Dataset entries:
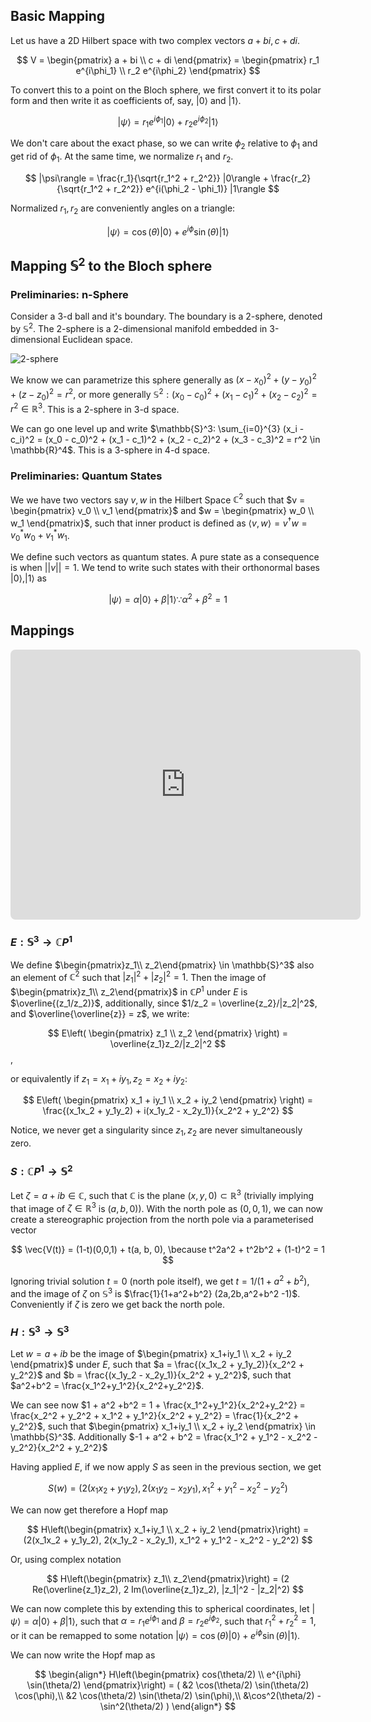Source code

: ## Basic Mapping
<!-- https://apps.dtic.mil/sti/tr/pdf/ADA489598.pdf -->

Let us have a 2D Hilbert space with two complex vectors $a + bi, c + di$.

$$
V = \begin{pmatrix}
a + bi \\
c + di
\end{pmatrix}
= \begin{pmatrix}
r_1 e^{i\phi_1} \\
r_2 e^{i\phi_2}
\end{pmatrix}
$$

To convert this to a point on the Bloch sphere, we first convert it to its polar form and then write it as coefficients of, say, $|0\rangle$ and $|1\rangle$.

$$
|\psi\rangle = r_1 e^{i\phi_1} |0\rangle + r_2 e^{i\phi_2} |1\rangle
$$

We don't care about the exact phase, so we can write $\phi_2$ relative to $\phi_1$ and get rid of $\phi_1$. At the same time, we normalize $r_1$ and $r_2$.

$$
|\psi\rangle = \frac{r_1}{\sqrt{r_1^2 + r_2^2}} |0\rangle + \frac{r_2}{\sqrt{r_1^2 + r_2^2}} e^{i(\phi_2 - \phi_1)} |1\rangle
$$

Normalized $r_1, r_2$ are conveniently angles on a triangle:

$$
|\psi\rangle = \cos(\theta) |0\rangle + e^{i\phi} \sin(\theta) |1\rangle
$$


## Mapping $\mathbb{S}^2$ to the Bloch sphere

### Preliminaries: n-Sphere
Consider a 3-d ball and it's boundary. The boundary is a 2-sphere, denoted by $\mathbb{S}^2$. The 2-sphere is a 2-dimensional manifold embedded in 3-dimensional Euclidean space.

![2-sphere](https://upload.wikimedia.org/wikipedia/commons/thumb/7/7e/Sphere_wireframe_10deg_6r.svg/220px-Sphere_wireframe_10deg_6r.svg.png)

We know we can parametrize this sphere generally as $(x- x_0)^2 + (y - y_0)^2 + (z - z_0)^2 = r^2$, or more generally $\mathbb{S}^2: (x_0 - c_0)^2 + (x_1 - c_1)^2 + (x_2 - c_2)^2 = r^2 \in \mathbb{R}^3$. This is a 2-sphere in 3-d space.

We can go one level up and write $\mathbb{S}^3: \sum_{i=0}^{3} (x_i - c_i)^2 = (x_0 - c_0)^2 + (x_1 - c_1)^2 + (x_2 - c_2)^2 + (x_3 - c_3)^2 = r^2 \in \mathbb{R}^4$. This is a 3-sphere in 4-d space.

### Preliminaries: Quantum States

We we have two vectors say $v,w$ in the Hilbert Space $\mathbb{C}^2$ such that $v = \begin{pmatrix} v_0 \\ v_1 \end{pmatrix}$ and $w = \begin{pmatrix} w_0 \\ w_1 \end{pmatrix}$, such that inner product is defined as $\langle v, w \rangle = v^\dagger w = v_0^* w_0 + v_1^* w_1$.

We define such vectors as quantum states. A pure state as a consequence is when $||v|| = 1$. We tend to write such states with their orthonormal bases $|0\rangle, |1\rangle$ as

$$
|\psi\rangle = \alpha |0\rangle + \beta |1\rangle \because \alpha^2 + \beta^2 = 1
$$


## Mappings

<iframe src="https://q.uiver.app/#q=WzAsMyxbMCwwLCJcXG1hdGhiYntTfcKzIl0sWzMsMiwiXFxtYXRoYmJ7U31eMiJdLFswLDIsIlxcbWF0aGJie0N9UMK5Il0sWzAsMSwiSCJdLFsyLDEsIlMiLDJdLFswLDIsIkUiLDJdXQ==&embed" width="560" height="432" style="border-radius: 8px; border: none;"></iframe>

### $E: \mathbb{S}^3 \rightarrow \mathbb{C}P^1$
We define $\begin{pmatrix}z_1\\ z_2\end{pmatrix} \in \mathbb{S}^3$ also an element of $\mathbb{C}^2$ such that $|z_1|^2 + |z_2|^2 = 1$. Then the image of $\begin{pmatrix}z_1\\ z_2\end{pmatrix}$ in $\mathbb{C}P^1$ under $E$ is $\overline{(z_1/z_2)}$, additionally, since $1/z_2 = \overline{z_2}/|z_2|^2$, and $\overline{\overline{z}} = z$, we write:

$$
E\left( \begin{pmatrix} z_1 \\ z_2 \end{pmatrix} \right) = \overline{z_1}z_2/|z_2|^2
$$,

or equivalently if $z_1 = x_1+iy_1, z_2 = x_2 + iy_2$:

$$
E\left( \begin{pmatrix} x_1 + iy_1 \\ x_2 + iy_2 \end{pmatrix} \right) = \frac{(x_1x_2 + y_1y_2) + i(x_1y_2 - x_2y_1)}{x_2^2 + y_2^2}
$$

Notice, we never get a singularity since $z_1, z_2$ are never simultaneously zero.

### $S: \mathbb{C}P^1 \rightarrow \mathbb{S}^2$
Let $\zeta = a+ib \in \mathbb{C}$, such that $\mathbb{C}$ is the plane $(x, y, 0) \subset \mathbb{R}^3$ (trivially implying that image of $\zeta \in \mathbb{R}^3$ is $(a, b, 0)$). With the north pole as $(0, 0, 1)$, we can now create a stereographic projection from the north pole via a parameterised vector

$$
\vec{V(t)} = (1-t)(0,0,1) + t(a, b, 0), \because t^2a^2 + t^2b^2 + (1-t)^2 = 1
$$

Ignoring trivial solution $t=0$ (north pole itself), we get $t = 1/(1+a^2 + b^2)$, and the image of $\zeta$ on $\mathbb{S}^3$ is $\frac{1}{1+a^2+b^2} (2a,2b,a^2+b^2 -1)$. Conveniently if $\zeta$ is zero we get back the north pole.

### $H: \mathbb{S}^3 \rightarrow \mathbb{S}^3$

Let $w = a+ib$ be the image of $\begin{pmatrix} x_1+iy_1 \\ x_2 + iy_2 \end{pmatrix}$ under $E$, such that $a = \frac{(x_1x_2 + y_1y_2)}{x_2^2 + y_2^2}$ and $b = \frac{(x_1y_2 - x_2y_1)}{x_2^2 + y_2^2}$, such that $a^2+b^2 = \frac{x_1^2+y_1^2}{x_2^2+y_2^2}$.

We can see now $1 + a^2 +b^2 = 1 + \frac{x_1^2+y_1^2}{x_2^2+y_2^2} = \frac{x_2^2 + y_2^2 + x_1^2 + y_1^2}{x_2^2 + y_2^2} = \frac{1}{x_2^2 + y_2^2}$, such that $\begin{pmatrix} x_1+iy_1 \\ x_2 + iy_2 \end{pmatrix} \in \mathbb{S}^3$. Additionally $-1 + a^2 + b^2 = \frac{x_1^2 + y_1^2 - x_2^2 -y_2^2}{x_2^2 + y_2^2}$

Having applied $E$, if we now apply $S$ as seen in the previous section, we get

$$
S(w) = (2(x_1x_2 + y_1y_2), 2(x_1y_2 - x_2y_1), x_1^2 + y_1^2 - x_2^2 - y_2^2)
$$

We can now get therefore a Hopf map

$$
H\left(\begin{pmatrix} x_1+iy_1 \\ x_2 + iy_2 \end{pmatrix}\right) = (2(x_1x_2 + y_1y_2), 2(x_1y_2 - x_2y_1), x_1^2 + y_1^2 - x_2^2 - y_2^2)
$$

Or, using complex notation

$$
H\left(\begin{pmatrix} z_1\\ z_2\end{pmatrix}\right) = (2 Re(\overline{z_1}z_2), 2 Im(\overline{z_1}z_2), |z_1|^2 - |z_2|^2)
$$

We can now complete this by extending this to spherical coordinates, let $|\psi \rangle = \alpha |0\rangle + \beta |1\rangle$, such that $\alpha = r_1 e^{i\phi_1}$ and $\beta = r_2 e^{i\phi_2}$, such that $r_1^2 + r_2^2 = 1$, or it can be remapped to some notation $|\psi\rangle = \cos(\theta) |0\rangle + e^{i\phi} \sin(\theta) |1\rangle$.

We can now write the Hopf map as

$$
\begin{align*}
H\left(\begin{pmatrix} cos(\theta/2) \\ e^{i\phi} \sin(\theta/2) \end{pmatrix}\right) = (
  &2 \cos(\theta/2) \sin(\theta/2) \cos(\phi),\\
  &2 \cos(\theta/2) \sin(\theta/2) \sin(\phi),\\
  &\cos^2(\theta/2) - \sin^2(\theta/2)
)
\end{align*}
$$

◆ About this exercise: Look through the entries above and quote exactly the lines from the line with "### Preliminaries: Quantum States" to the line with "Ignoring trivial solution", counting both of those lines.

◆ Solution below:
### Preliminaries: Quantum States

We we have two vectors say $v,w$ in the Hilbert Space $\mathbb{C}^2$ such that $v = \begin{pmatrix} v_0 \\ v_1 \end{pmatrix}$ and $w = \begin{pmatrix} w_0 \\ w_1 \end{pmatrix}$, such that inner product is defined as $\langle v, w \rangle = v^\dagger w = v_0^* w_0 + v_1^* w_1$.

We define such vectors as quantum states. A pure state as a consequence is when $||v|| = 1$. We tend to write such states with their orthonormal bases $|0\rangle, |1\rangle$ as

$$
|\psi\rangle = \alpha |0\rangle + \beta |1\rangle \because \alpha^2 + \beta^2 = 1
$$


## Mappings

<iframe src="https://q.uiver.app/#q=WzAsMyxbMCwwLCJcXG1hdGhiYntTfcKzIl0sWzMsMiwiXFxtYXRoYmJ7U31eMiJdLFswLDIsIlxcbWF0aGJie0N9UMK5Il0sWzAsMSwiSCJdLFsyLDEsIlMiLDJdLFswLDIsIkUiLDJdXQ==&embed" width="560" height="432" style="border-radius: 8px; border: none;"></iframe>

### $E: \mathbb{S}^3 \rightarrow \mathbb{C}P^1$
We define $\begin{pmatrix}z_1\\ z_2\end{pmatrix} \in \mathbb{S}^3$ also an element of $\mathbb{C}^2$ such that $|z_1|^2 + |z_2|^2 = 1$. Then the image of $\begin{pmatrix}z_1\\ z_2\end{pmatrix}$ in $\mathbb{C}P^1$ under $E$ is $\overline{(z_1/z_2)}$, additionally, since $1/z_2 = \overline{z_2}/|z_2|^2$, and $\overline{\overline{z}} = z$, we write:

$$
E\left( \begin{pmatrix} z_1 \\ z_2 \end{pmatrix} \right) = \overline{z_1}z_2/|z_2|^2
$$,

or equivalently if $z_1 = x_1+iy_1, z_2 = x_2 + iy_2$:

$$
E\left( \begin{pmatrix} x_1 + iy_1 \\ x_2 + iy_2 \end{pmatrix} \right) = \frac{(x_1x_2 + y_1y_2) + i(x_1y_2 - x_2y_1)}{x_2^2 + y_2^2}
$$

Notice, we never get a singularity since $z_1, z_2$ are never simultaneously zero.

### $S: \mathbb{C}P^1 \rightarrow \mathbb{S}^2$
Let $\zeta = a+ib \in \mathbb{C}$, such that $\mathbb{C}$ is the plane $(x, y, 0) \subset \mathbb{R}^3$ (trivially implying that image of $\zeta \in \mathbb{R}^3$ is $(a, b, 0)$). With the north pole as $(0, 0, 1)$, we can now create a stereographic projection from the north pole via a parameterised vector

$$
\vec{V(t)} = (1-t)(0,0,1) + t(a, b, 0), \because t^2a^2 + t^2b^2 + (1-t)^2 = 1
$$

Ignoring trivial solution $t=0$ (north pole itself), we get $t = 1/(1+a^2 + b^2)$, and the image of $\zeta$ on $\mathbb{S}^3$ is $\frac{1}{1+a^2+b^2} (2a,2b,a^2+b^2 -1)$. Conveniently if $\zeta$ is zero we get back the north pole.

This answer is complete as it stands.